The post below is probably the most profound ever posted in this or any other local forum with every sentence loaded to the brim. You got to be more than a digit in this country.
If you already not in the public space enabling progress, you got to be out there. I suspect you are already out there.
I might not agree with some of your views but that bloody mind of yours is razor sharp.
This is the thing that I can't understand about Singapore. We pay big bucks to journalists and academics as political and social commentators but substance is generally mediocre and creative thinking zilch. I have seen such minds in the corporate world and in the international arena. The exception being one economist and one socioloist in NUS.

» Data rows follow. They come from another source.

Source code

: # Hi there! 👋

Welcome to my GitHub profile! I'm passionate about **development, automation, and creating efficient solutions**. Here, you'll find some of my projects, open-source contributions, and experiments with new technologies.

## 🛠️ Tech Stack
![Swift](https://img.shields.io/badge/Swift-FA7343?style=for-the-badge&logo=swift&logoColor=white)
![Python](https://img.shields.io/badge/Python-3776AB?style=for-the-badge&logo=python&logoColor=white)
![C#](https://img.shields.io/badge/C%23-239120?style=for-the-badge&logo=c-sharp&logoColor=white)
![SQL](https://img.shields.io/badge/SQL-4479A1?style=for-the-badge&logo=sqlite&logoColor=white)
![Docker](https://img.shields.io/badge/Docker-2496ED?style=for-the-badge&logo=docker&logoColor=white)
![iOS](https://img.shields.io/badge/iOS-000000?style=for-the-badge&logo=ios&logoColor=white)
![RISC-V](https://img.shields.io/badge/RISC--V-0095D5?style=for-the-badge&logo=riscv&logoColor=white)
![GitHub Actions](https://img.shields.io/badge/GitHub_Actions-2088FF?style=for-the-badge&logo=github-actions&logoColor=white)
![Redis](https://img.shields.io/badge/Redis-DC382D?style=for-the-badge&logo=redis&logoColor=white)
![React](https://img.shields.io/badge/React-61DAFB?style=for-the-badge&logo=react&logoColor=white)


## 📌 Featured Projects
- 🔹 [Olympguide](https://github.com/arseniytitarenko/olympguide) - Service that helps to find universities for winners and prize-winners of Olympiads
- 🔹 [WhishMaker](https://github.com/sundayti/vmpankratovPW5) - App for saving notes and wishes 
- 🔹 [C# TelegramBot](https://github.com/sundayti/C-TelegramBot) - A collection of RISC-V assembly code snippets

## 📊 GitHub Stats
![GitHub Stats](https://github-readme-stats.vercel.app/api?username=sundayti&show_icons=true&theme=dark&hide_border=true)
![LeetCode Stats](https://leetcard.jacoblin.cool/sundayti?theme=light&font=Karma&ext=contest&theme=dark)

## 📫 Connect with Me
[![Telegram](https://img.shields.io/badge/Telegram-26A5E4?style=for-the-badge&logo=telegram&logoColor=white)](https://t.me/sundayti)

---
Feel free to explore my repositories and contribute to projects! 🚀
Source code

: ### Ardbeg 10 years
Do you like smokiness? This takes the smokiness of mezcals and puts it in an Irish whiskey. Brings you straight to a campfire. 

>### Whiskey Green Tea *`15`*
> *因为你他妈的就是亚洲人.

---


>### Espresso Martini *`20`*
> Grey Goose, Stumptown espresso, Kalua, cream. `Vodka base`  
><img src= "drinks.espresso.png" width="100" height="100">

I however had chats with some good minds but their brilliance seem to come forth when we chat in the canteen during lunch or when it is time for a tipple after a dinner engagement. Not sure if its culture or avoiding conflict.
As the Marxist critic Louis Althusser said, the family is one of the ideological state apparatuses. (Education system is another.)
Nothing quite like a strong family institution (with all the hierarchy and fixed gender roles) to bring society in line, to provide constraints to people's behaviour. Governments rely on it all the time to keep society in check.
Fixed/restricted gender roles are crucial to the proper functioning of families.
The family is also the centre of capital accumulation. So it's central to the nation's prosperity. Women leaving men and being single mothers dissipates both family and national wealth. Singapore's nation-building went hand in hand with stamping out polygamy and developing the nuclear family unit.